Amy Milligan Comment by Amy Milligan on February 3, 2010 at 4:38pm
You know, I actually love cooking. Can't explain why, I think it taps into my creative energy -- plus I love to eat. What I hate, though, is cleaning the kitchen. And for years, my kitchen has always been a disaster. I walk into the room, fully intending to whip up something wonderful, and one look at the pile of dishes on the sink, or mess on the counter, and I just can't deal with it. My choices were to either crumple on the floor and cry or pick up the phone and order delivery.
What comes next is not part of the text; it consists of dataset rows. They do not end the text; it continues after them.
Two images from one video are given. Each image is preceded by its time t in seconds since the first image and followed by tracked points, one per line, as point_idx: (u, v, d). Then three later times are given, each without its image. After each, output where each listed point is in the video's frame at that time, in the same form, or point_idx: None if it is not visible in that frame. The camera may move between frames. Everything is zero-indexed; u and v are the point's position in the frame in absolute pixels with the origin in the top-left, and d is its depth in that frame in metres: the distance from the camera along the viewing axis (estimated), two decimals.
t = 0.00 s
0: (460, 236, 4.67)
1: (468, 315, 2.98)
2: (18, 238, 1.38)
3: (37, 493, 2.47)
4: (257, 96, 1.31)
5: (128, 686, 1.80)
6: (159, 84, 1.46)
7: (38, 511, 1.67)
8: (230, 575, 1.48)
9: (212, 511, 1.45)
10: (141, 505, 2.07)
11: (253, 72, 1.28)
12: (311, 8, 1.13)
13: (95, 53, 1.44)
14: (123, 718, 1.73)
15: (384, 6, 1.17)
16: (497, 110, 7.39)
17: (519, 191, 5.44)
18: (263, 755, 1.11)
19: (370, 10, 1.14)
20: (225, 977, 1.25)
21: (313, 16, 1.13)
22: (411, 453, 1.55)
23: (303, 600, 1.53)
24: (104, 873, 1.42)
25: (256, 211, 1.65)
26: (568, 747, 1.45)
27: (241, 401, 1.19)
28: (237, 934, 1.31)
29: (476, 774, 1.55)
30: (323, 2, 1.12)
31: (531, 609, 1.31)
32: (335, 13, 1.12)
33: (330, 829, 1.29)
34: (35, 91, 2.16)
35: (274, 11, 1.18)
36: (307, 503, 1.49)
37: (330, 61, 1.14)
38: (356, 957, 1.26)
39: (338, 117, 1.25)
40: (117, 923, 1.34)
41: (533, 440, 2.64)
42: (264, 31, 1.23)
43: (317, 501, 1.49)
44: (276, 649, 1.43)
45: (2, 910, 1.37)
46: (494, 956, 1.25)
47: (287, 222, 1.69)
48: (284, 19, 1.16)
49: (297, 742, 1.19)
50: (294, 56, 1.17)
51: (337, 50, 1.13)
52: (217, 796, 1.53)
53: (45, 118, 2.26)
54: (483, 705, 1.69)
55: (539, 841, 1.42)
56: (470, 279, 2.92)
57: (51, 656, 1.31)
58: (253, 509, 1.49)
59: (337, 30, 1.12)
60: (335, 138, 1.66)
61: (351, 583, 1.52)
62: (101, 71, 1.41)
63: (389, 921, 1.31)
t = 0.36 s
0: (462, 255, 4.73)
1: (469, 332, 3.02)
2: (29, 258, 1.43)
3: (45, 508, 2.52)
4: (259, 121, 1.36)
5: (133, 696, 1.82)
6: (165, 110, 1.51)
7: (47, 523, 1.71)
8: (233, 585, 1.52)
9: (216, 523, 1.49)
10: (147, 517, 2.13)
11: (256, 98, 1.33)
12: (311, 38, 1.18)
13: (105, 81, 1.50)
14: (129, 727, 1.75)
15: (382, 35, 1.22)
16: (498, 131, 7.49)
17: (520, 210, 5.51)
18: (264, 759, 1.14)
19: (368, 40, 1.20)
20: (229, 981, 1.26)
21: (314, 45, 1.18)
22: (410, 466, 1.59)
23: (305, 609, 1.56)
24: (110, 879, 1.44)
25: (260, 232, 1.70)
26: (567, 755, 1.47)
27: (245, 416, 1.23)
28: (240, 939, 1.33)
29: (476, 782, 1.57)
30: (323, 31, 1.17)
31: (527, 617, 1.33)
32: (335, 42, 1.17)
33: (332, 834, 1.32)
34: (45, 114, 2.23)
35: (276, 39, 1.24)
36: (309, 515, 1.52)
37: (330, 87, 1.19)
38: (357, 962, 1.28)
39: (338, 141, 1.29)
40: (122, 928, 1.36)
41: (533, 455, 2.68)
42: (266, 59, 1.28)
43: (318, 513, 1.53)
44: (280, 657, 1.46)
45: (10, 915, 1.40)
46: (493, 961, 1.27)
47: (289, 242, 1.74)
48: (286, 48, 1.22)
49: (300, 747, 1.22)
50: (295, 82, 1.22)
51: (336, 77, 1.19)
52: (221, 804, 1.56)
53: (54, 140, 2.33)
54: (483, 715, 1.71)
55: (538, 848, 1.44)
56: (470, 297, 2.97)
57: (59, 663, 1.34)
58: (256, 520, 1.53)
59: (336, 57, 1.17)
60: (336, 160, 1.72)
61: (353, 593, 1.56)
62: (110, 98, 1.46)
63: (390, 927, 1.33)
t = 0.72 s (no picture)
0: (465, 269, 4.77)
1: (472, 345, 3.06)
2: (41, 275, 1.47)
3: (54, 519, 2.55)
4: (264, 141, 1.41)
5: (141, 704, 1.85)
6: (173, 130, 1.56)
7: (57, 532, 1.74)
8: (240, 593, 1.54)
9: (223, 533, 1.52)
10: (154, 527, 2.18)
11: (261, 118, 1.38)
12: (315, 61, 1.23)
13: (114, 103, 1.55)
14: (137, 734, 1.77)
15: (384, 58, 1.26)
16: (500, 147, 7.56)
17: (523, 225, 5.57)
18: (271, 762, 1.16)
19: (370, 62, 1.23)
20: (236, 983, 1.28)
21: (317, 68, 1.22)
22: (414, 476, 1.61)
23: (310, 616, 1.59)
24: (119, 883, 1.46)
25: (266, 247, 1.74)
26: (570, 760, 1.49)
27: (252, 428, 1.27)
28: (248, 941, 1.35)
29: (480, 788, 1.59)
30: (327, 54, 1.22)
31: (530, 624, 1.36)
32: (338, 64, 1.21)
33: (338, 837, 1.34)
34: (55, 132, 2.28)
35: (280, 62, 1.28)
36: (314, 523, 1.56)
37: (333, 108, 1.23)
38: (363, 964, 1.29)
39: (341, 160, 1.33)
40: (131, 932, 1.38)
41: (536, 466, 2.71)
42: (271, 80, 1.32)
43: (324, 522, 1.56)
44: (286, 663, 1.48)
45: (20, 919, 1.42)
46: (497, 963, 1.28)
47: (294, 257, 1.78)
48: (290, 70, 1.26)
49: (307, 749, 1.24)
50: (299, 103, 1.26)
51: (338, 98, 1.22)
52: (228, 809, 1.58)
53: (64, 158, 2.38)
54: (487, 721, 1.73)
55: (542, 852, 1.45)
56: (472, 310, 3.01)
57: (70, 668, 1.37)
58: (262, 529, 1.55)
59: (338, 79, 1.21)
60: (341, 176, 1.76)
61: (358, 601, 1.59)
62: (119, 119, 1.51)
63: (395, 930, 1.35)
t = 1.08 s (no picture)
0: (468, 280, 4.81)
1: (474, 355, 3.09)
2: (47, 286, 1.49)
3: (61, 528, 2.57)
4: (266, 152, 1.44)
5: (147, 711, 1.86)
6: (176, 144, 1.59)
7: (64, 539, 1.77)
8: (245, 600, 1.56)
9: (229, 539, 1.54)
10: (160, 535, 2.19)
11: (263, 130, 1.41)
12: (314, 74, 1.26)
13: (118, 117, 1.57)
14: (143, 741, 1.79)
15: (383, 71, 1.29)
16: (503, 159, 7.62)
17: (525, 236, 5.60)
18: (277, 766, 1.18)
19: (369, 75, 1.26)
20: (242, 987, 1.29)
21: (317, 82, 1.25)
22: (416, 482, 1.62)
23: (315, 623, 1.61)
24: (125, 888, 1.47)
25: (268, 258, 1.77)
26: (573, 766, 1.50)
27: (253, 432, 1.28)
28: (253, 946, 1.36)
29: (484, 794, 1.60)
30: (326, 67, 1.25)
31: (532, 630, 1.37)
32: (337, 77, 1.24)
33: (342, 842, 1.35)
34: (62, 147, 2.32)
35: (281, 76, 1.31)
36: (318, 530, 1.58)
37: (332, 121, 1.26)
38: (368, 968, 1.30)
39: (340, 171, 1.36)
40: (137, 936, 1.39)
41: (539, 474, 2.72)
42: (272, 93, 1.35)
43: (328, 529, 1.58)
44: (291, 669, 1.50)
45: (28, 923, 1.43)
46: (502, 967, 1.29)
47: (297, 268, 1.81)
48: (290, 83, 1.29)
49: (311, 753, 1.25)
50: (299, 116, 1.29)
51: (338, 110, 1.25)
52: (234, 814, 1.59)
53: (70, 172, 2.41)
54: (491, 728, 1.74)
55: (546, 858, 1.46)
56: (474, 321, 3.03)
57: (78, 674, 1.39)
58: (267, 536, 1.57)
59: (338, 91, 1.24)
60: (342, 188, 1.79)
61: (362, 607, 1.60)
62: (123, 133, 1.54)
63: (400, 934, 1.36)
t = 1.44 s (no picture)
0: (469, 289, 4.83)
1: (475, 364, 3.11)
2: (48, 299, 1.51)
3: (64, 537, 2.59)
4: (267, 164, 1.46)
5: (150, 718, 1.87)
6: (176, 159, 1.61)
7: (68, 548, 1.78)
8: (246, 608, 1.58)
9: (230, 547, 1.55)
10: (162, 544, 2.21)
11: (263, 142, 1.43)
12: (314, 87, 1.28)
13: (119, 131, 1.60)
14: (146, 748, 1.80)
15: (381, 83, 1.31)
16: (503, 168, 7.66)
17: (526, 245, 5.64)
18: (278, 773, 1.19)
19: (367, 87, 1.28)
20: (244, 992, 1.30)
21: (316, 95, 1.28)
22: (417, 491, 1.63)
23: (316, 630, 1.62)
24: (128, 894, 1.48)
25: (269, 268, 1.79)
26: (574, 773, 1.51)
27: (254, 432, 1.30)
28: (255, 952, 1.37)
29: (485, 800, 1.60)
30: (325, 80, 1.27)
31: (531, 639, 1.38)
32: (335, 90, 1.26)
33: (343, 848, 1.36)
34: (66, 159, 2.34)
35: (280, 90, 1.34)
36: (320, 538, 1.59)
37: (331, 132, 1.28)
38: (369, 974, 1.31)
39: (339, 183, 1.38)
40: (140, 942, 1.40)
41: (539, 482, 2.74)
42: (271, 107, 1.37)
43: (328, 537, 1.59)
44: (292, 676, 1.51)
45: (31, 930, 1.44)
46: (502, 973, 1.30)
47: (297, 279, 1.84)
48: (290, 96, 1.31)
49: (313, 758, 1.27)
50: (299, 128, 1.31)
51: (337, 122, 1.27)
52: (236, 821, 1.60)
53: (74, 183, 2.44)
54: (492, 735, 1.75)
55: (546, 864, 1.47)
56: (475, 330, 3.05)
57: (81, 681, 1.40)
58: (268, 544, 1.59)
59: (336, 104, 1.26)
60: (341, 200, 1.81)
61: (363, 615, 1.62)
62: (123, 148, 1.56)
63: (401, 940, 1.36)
Since the beginning of this year, my amazing partner and I have made a whole-hog effort to have a few things done at the end of every day:

1. the dishwasher full and running
2. the dining room floor swept
and 3. the counters cleared off

Now, with a four-year-old and twin toddlers, this has been a herculean effort. But waking up in the morning to a clean kitchen makes emptying the dishwasher seem not so bad. And dropping dirty dishes into an empty dishwasher as the day goes on is a lot better than piling them in the sink. And my overall well-being and peace of mind has gone way up.

With the counters clear, no huge piles, and access to clean cooking tools, the cooking part is not so bad. And I have found lots of cookbooks at the library with recipes meant for kids -- which means that my four-year-old and I can cook together. It becomes fun play time, the recipes fit BOTH of our attention spans, and the whole thing is not such a huge deal.

Bear in mind, though, that I work full time and my partner is largely stay-at-home, so I am very blessed to not be the one figuring out dinner for the family every single day.
Tricia Comment by Tricia on January 30, 2010 at 8:52pm
This is sooo interesting because I keep telling myself that I wish I could cook more interesting meals. Then I get to the grocery store and buy the same old same old because faced with the deep heavy sighs, the moans and groans and the "I am not hungry tonight" - I am just too tired to put up a fight.

My problem is that my kids hate meals where the foods are mixed together, so any type of casserole or crock pot recipe is out. They just recently started eating Baked Ziti and Taco (meat and cheese only please!). So I have the usual routine of meat, potato/rice/noodle, and veggie. Talk about boring! They don't eat any gravies, sauces or other condiments - even more boring! Dry Meat, unbuttered veggies and tasteless starches.

Then on top of that the Mom with ADD NEVER has all the ingredients for one recipe. Spaghetti without sauce, Chicken fingers without bread crumbs......
Lovemypirates1121 Comment by Lovemypirates1121 on January 29, 2010 at 11:25am
I get the inept feeling. I make a grocery list before I head to the store, but it never fails. I get there and remember other things we need that I forgot to list, then usually forget to grab something that WAS on the list. Or I see something's on sale, like cubed beef and suddenly decide I want to make beef stew. Most times we throw a frozen pizza in the cart: always good for nights I don't feel like cooking.

I just remembered one of my best friends, the one who pointed me in the direction of crock pot cooking, also sent me a link for this sign when my father was making me feel like a lazy slob when my house wasn't up to his lofty standard of clean. Which by the way is like this: Just picture a model home and that's his standard-having two boys under 10 is absolutely no excuse for not obtaining this standard in his book.